With the US-Sino trade war ricocheting across global economies and injecting a distinctly acrid tone to international relations, it’s worth having a look at how and whether this dynamic might play out and amplify in the years to come.
The trade war itself, while undoubtedly significant in its impacts, are nonetheless a symptom of a long-developing confrontation between today’s great powers — a clash that could usher in a world of decoupled economies, with the West’s ideologies on one, and the other with China and its allies.
The fear, though, isn’t about a new, literal Berlin wall. It’s a digital and technological divide with two sets of ethical and scientific standards, two ecosystems competing for the same (-ish) goals.
Up for grabs, of course, are technologies to define the new frontiers of tomorrow’s economy: AI, gene editing, IoT, smart cities, autonomous vehicles, quantum computing, to name a few.
This clash is viewed by some as an inevitable meeting in a crowded arena for technological dominance. China, for its part, has enjoyed decades of meteoric growth. From its ‘Century of Humiliation’ which included confrontations which saw territories like Hong Kong and Macau handed over to foreign powers, and immense economic mismanagement by its Communist bosses which caused the death of millions — the Middle Kingdom, now the second biggest economy in the world, became THE great comeback story.

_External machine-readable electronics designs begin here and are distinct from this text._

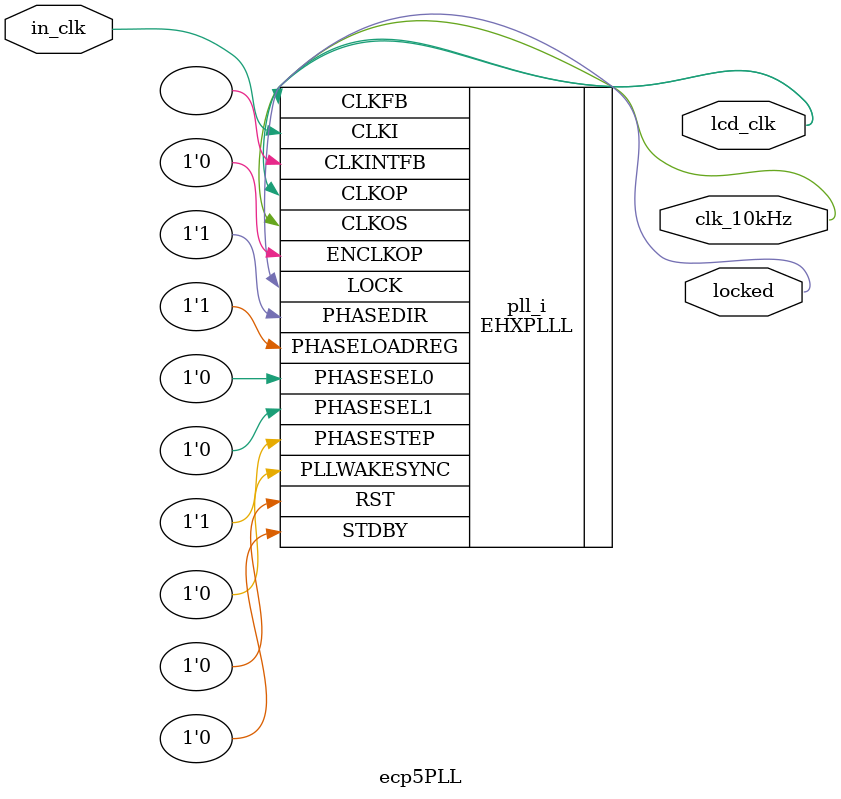
<source format=v>
module ecp5PLL
(
    input in_clk, // 12 MHz, 0 deg
    output lcd_clk, // 48 MHz, 0 deg
    output clk_10kHz, // 0.01 MHz, 0 deg
    output locked
);
(* FREQUENCY_PIN_CLKI="12" *)
(* FREQUENCY_PIN_CLKOP="48" *)
(* FREQUENCY_PIN_CLKOS="0.01" *)
(* ICP_CURRENT="12" *) (* LPF_RESISTOR="8" *) (* MFG_ENABLE_FILTEROPAMP="1" *) (* MFG_GMCREF_SEL="2" *)
EHXPLLL #(
        .PLLRST_ENA("DISABLED"),
        .INTFB_WAKE("DISABLED"),
        .STDBY_ENABLE("DISABLED"),
        .DPHASE_SOURCE("DISABLED"),
        .OUTDIVIDER_MUXA("DIVA"),
        .OUTDIVIDER_MUXB("DIVB"),
        .OUTDIVIDER_MUXC("DIVC"),
        .OUTDIVIDER_MUXD("DIVD"),
        .CLKI_DIV(1),
        .CLKOP_ENABLE("ENABLED"),
        .CLKOP_DIV(12),
        .CLKOP_CPHASE(5),
        .CLKOP_FPHASE(0),
        .CLKOS_ENABLE("ENABLED"),
        .CLKOS_DIV(57600),
        .CLKOS_CPHASE(5),
        .CLKOS_FPHASE(0),
        .FEEDBK_PATH("CLKOP"),
        .CLKFB_DIV(4)
    ) pll_i (
        .RST(1'b0),
        .STDBY(1'b0),
        .CLKI(in_clk),
        .CLKOP(lcd_clk),
        .CLKOS(clk_10kHz),
        .CLKFB(lcd_clk),
        .CLKINTFB(),
        .PHASESEL0(1'b0),
        .PHASESEL1(1'b0),
        .PHASEDIR(1'b1),
        .PHASESTEP(1'b1),
        .PHASELOADREG(1'b1),
        .PLLWAKESYNC(1'b0),
        .ENCLKOP(1'b0),
        .LOCK(locked)
	);
endmodule
</source>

The US, long the global hegemon, carried out a kind of ‘leave-and-let-be’ policy, under the assumption that as the Chinese economic policies liberalized and opened its vast markets for capitalistic ideas, so too will its social policies. So, for decades, uncomfortable headlines about the Party’s human rights abuses like its relationship with Tibet and Hong Kong, and awkward trade practices such as forced technology transfers and restricting market access to foreign firms — were largely ignored in hopes that it’d get better in time.
However, China’s visions of grandeur, manifesting in forms such as the Belt and Road Initiative and Made In China 2025, have over the years raised increasing alarm in Washington and similar circles; despite opposition to Trump, there is largely bipartisan support for a more aggressive approach to dealing with China.
So in this techno-ideological clash, will we see the world split into walled gardens?
One might say bollocks: The supply chains and networks formed between the two countries, and the many nations interwoven into the global trading system we see today, are so complex and deeply entangled that a complete severance seems impossible. Besides, open systems can be far more conducive to innovation, if one of two competitors have an open commons type approach, and the other locked behind a firewall — the former will get further ahead faster.
But, this decoupling has already happened, and has been the case since China came into the international scene: there are already two different internets, one being the heavily censored version in China and elsewhere like Iran and Russia, the other being the lightly censored alternative in the west. Internet companies exist as digital twins within China and the rest. Google and Amazon in the US, Baidu and Alibaba in China. So the question isn’t whether this divide exists, but whether it will extend beyond the social media and e-commerce firms, and into every other industry from automotive to biomedical.